然後我們去一個機器。他把魔劍丟進去,在機器上敲了幾下,天堂。

“還想看嗎?”他說。

他又在機器上敲了幾下,傳說,史詩,神罰。

“能不能幫我弄下這把劍?”我說。

“你完全不懂我在告訴你什麼!”他吼道。

他在機器上敲了幾下,轟鳴聲後一把劍出來了。

他拿起來一劍砍斷了剛剛加到神罰的魔劍。

他又在機器上敲了幾下,又出來一把劍,一下子砍斷了剛剛砍斷魔劍的那把劍。

“這些讓你很強的東西都是隨便出的你知道嗎?”他說:“等你覺得自己足夠強大了我立刻可以做出一批東西讓你淪為二流。”

我還是不懂,他為什麼要告訴我這個?

我想岔開話題,我說,蘭花巷開放前的二小時,六點鍾左右,我去了,那時什麼情況你知道嗎?

他說:“剛剛我在桃花巷等你,你認出我來了嗎?”

“沒有。”

“那就是你現在能看見我的原因。”他說。

“你們那個兵團。。。”

“不關我的事。我不知道,我不在乎。”

他沒有再讓我說話,沒說再見就走出了地下倉庫。

那是我們的最後一麵,當時我一直沒有明白他想表達什麼。

回到學校,我整個學期唯一的任務就是完成畢業論文,沒有任何課。

最近常常在屋裏看些佛書。我知道很多人對佛的全部知識就是大悲咒,因此不管我看到是什麼經文,統統都成了大悲咒。我想要是讓這幫家夥來焚書坑佛,那恐怕極難取得成功。
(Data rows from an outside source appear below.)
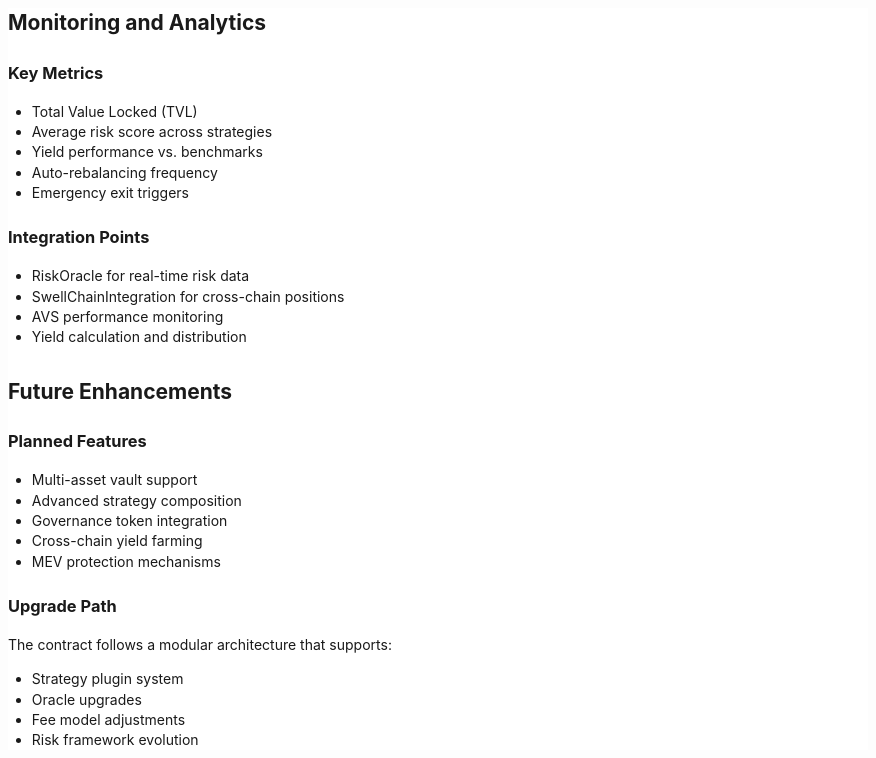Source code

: ## Monitoring and Analytics

### Key Metrics

- Total Value Locked (TVL)
- Average risk score across strategies
- Yield performance vs. benchmarks
- Auto-rebalancing frequency
- Emergency exit triggers

### Integration Points

- RiskOracle for real-time risk data
- SwellChainIntegration for cross-chain positions
- AVS performance monitoring
- Yield calculation and distribution

## Future Enhancements

### Planned Features

- Multi-asset vault support
- Advanced strategy composition
- Governance token integration
- Cross-chain yield farming
- MEV protection mechanisms

### Upgrade Path

The contract follows a modular architecture that supports:
- Strategy plugin system
- Oracle upgrades
- Fee model adjustments
- Risk framework evolution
當然我也樂意做點貢獻,本來他們看一堆狗屁文章看不進去,但想象一下我一邊燒香一邊胡迷日鬼念大悲咒的身影,便看的津津有味,仿佛他們成了我,狗屁文章成了大悲咒。

對於我自己來說,胡迷日鬼倒是真的,還有不到五個月就要徹底離開杭州了,而我所做的就是各種幻想,沒事的時候寧願一個人看著雲朵。

畢業

在大學的最後一個學期裏,我的生活依舊毫無規律,唯一規律的就是每天刷龜蛋。

有的時候運氣好,能捉到一對活的烏龜,烏龜養起來可以自己下蛋。

我在網上搜到很多關於養龜的東西,但是都不太靈,我總共養過三對烏龜,都不太能掌握喂養的技巧,一般在下到60多個蛋以後就會死掉一隻。

太陽好的時候我也願意出去晃,因為杭州很少有好的陽光。但是我對於要不要出去感到猶豫不決,因為好的陽光在屋裏就感到了,出去幹啥?出去還是這雞巴樣。

呆在屋裏的時候覺得什麼意思都沒有,但是出去的話又沒個好去處,也沒事可幹,照樣什麼意思都沒有,當然最主要的原因是出去了也極難碰到兔子。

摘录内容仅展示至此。